• [Task to complete]
Output each record verbatim, with pictures left out.

[Plain-text document sources]

--- START ---

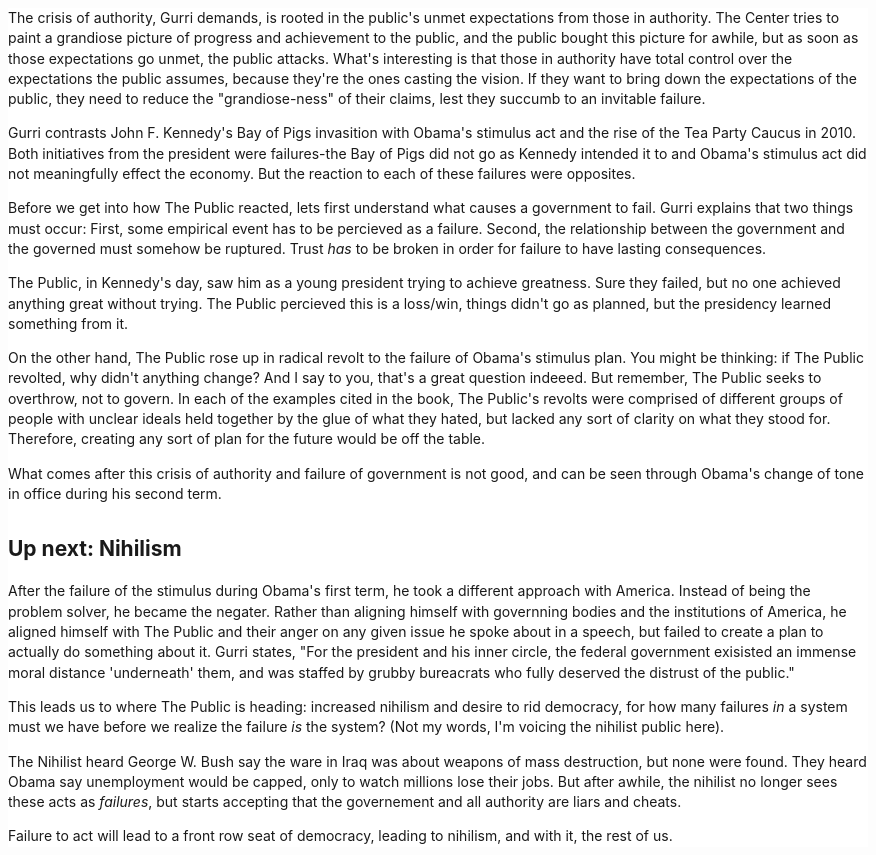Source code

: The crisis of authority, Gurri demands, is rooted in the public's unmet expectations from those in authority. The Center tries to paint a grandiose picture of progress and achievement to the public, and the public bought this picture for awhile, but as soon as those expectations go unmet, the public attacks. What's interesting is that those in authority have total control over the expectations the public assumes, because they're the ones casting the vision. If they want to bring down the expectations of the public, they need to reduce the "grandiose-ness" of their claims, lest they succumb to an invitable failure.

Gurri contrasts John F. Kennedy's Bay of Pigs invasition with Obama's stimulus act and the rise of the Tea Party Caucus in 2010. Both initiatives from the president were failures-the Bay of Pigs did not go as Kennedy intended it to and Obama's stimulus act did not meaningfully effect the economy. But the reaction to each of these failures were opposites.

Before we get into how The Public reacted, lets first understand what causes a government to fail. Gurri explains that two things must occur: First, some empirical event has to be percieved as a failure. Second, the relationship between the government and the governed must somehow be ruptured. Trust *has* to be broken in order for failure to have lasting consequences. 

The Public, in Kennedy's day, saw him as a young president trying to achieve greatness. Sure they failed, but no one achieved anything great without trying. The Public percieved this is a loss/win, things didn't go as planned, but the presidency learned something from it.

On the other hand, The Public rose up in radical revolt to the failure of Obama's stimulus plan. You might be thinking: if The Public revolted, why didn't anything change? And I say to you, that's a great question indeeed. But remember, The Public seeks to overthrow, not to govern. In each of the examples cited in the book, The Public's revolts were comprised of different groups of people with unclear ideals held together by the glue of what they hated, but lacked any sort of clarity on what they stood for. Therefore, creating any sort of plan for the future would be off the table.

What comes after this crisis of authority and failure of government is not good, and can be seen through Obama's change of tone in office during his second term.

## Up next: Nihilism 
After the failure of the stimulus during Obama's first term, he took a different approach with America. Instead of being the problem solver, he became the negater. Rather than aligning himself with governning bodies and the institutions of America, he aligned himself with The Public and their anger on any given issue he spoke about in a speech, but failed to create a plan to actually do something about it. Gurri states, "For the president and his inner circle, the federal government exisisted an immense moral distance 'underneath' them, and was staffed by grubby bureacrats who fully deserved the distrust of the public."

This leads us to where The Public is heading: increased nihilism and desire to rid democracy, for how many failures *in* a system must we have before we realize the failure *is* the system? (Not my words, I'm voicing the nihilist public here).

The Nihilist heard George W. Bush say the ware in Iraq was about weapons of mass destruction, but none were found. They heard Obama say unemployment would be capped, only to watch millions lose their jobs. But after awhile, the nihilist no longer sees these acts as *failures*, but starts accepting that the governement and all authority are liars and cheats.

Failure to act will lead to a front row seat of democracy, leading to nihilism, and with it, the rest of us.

--- END ---

• [Written solution]
Source code

: The crisis of authority, Gurri demands, is rooted in the public's unmet expectations from those in authority. The Center tries to paint a grandiose picture of progress and achievement to the public, and the public bought this picture for awhile, but as soon as those expectations go unmet, the public attacks. What's interesting is that those in authority have total control over the expectations the public assumes, because they're the ones casting the vision. If they want to bring down the expectations of the public, they need to reduce the "grandiose-ness" of their claims, lest they succumb to an invitable failure.

Gurri contrasts John F. Kennedy's Bay of Pigs invasition with Obama's stimulus act and the rise of the Tea Party Caucus in 2010. Both initiatives from the president were failures-the Bay of Pigs did not go as Kennedy intended it to and Obama's stimulus act did not meaningfully effect the economy. But the reaction to each of these failures were opposites.

Before we get into how The Public reacted, lets first understand what causes a government to fail. Gurri explains that two things must occur: First, some empirical event has to be percieved as a failure. Second, the relationship between the government and the governed must somehow be ruptured. Trust *has* to be broken in order for failure to have lasting consequences. 

The Public, in Kennedy's day, saw him as a young president trying to achieve greatness. Sure they failed, but no one achieved anything great without trying. The Public percieved this is a loss/win, things didn't go as planned, but the presidency learned something from it.

On the other hand, The Public rose up in radical revolt to the failure of Obama's stimulus plan. You might be thinking: if The Public revolted, why didn't anything change? And I say to you, that's a great question indeeed. But remember, The Public seeks to overthrow, not to govern. In each of the examples cited in the book, The Public's revolts were comprised of different groups of people with unclear ideals held together by the glue of what they hated, but lacked any sort of clarity on what they stood for. Therefore, creating any sort of plan for the future would be off the table.

What comes after this crisis of authority and failure of government is not good, and can be seen through Obama's change of tone in office during his second term.

## Up next: Nihilism 
After the failure of the stimulus during Obama's first term, he took a different approach with America. Instead of being the problem solver, he became the negater. Rather than aligning himself with governning bodies and the institutions of America, he aligned himself with The Public and their anger on any given issue he spoke about in a speech, but failed to create a plan to actually do something about it. Gurri states, "For the president and his inner circle, the federal government exisisted an immense moral distance 'underneath' them, and was staffed by grubby bureacrats who fully deserved the distrust of the public."

This leads us to where The Public is heading: increased nihilism and desire to rid democracy, for how many failures *in* a system must we have before we realize the failure *is* the system? (Not my words, I'm voicing the nihilist public here).

The Nihilist heard George W. Bush say the ware in Iraq was about weapons of mass destruction, but none were found. They heard Obama say unemployment would be capped, only to watch millions lose their jobs. But after awhile, the nihilist no longer sees these acts as *failures*, but starts accepting that the governement and all authority are liars and cheats.

Failure to act will lead to a front row seat of democracy, leading to nihilism, and with it, the rest of us.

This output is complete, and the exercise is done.